Although the mask can drop unexpectedly, he seems to cherry-pick those he will deign to recognise: twin lummoxes Jax and Tom from Vanderpump Rules are greeted warmly, and Luann de Lesseps from The Real Housewives of New York gets the full starry-eyed treatment – lest a glass be crushed into his angelic visage – but WWE and UFC fighter Ronda Rousey receives a blank stare, which is a brave move considering she routinely kicks people into unconsciousness for a living.

As the stars nervously hand over an object for Tyler to touch and gain a “presence” from, he begins to ask a series of vague questions (“Do you know any ‘A’ names?”) whilst distractedly doodling on a pad. His routine is that of a “far-out” valley girl than the comical demonic turns of Acorah and his spirit guide Sam.  When he’s not being ambiguous he has a flair for the obvious. “Is there another ‘J’ in your family?” he eagerly inquires after Jax from Vanderpump Rules says that his grandfather and grandmother were Joseph and Josephine. This is no Personal Shopper-style macabre magic – this is Fisher-Price voodoo at work. 
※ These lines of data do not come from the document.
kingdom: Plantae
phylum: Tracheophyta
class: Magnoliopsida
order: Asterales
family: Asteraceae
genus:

 What he tends to unearth are heartfelt tales of family loss that have either been discussed elsewhere or stories that the subjects offer up; like his less-classy contemporaries, he relies on their willingness to overshare. This dependence on the stars to divulge depressing anecdotes gives it the feel of a haunted chat show, a psychic Piers Morgan or Who Do You Think You Are? (minus the historical evidence) mixed with those predictable talent show sob stories.

Unwavering belief

This can be charming when it is comedian Tituss Burgess reminiscing about his grandmother, talking about how she changed his life with her unwavering belief in him. These genuine stories are worth more than all the sketchy “feelings” and psychobabble, but things take a grim, exploitative turn when actor Chad Michael Murray uses the show to “gain closure” on his family’s bleak past. Mediums rarely deal in the definitive, and when Murray asks Henry (who is supposedly communing with the actor’s dead grandmother) if she committed suicide or was murdered by his grandfather, the boy-wonder’s shop mannequin features arrange themselves in a pensive grimace before he hesitantly confirms that it was suicide rather than a domestic violence issue.

“This gives me more love for my grandfather,” the ’90s teen heartthrob exclaims. Whilst expounding on Henry’s great “gift”, he wonders if this news will repair his fractious relationship with his estranged mother, but Tyler Henry only deals in the afterlife, not aftercare, and slips away to wait for his mother to ferry him off into the mystic via Mulholland Drive.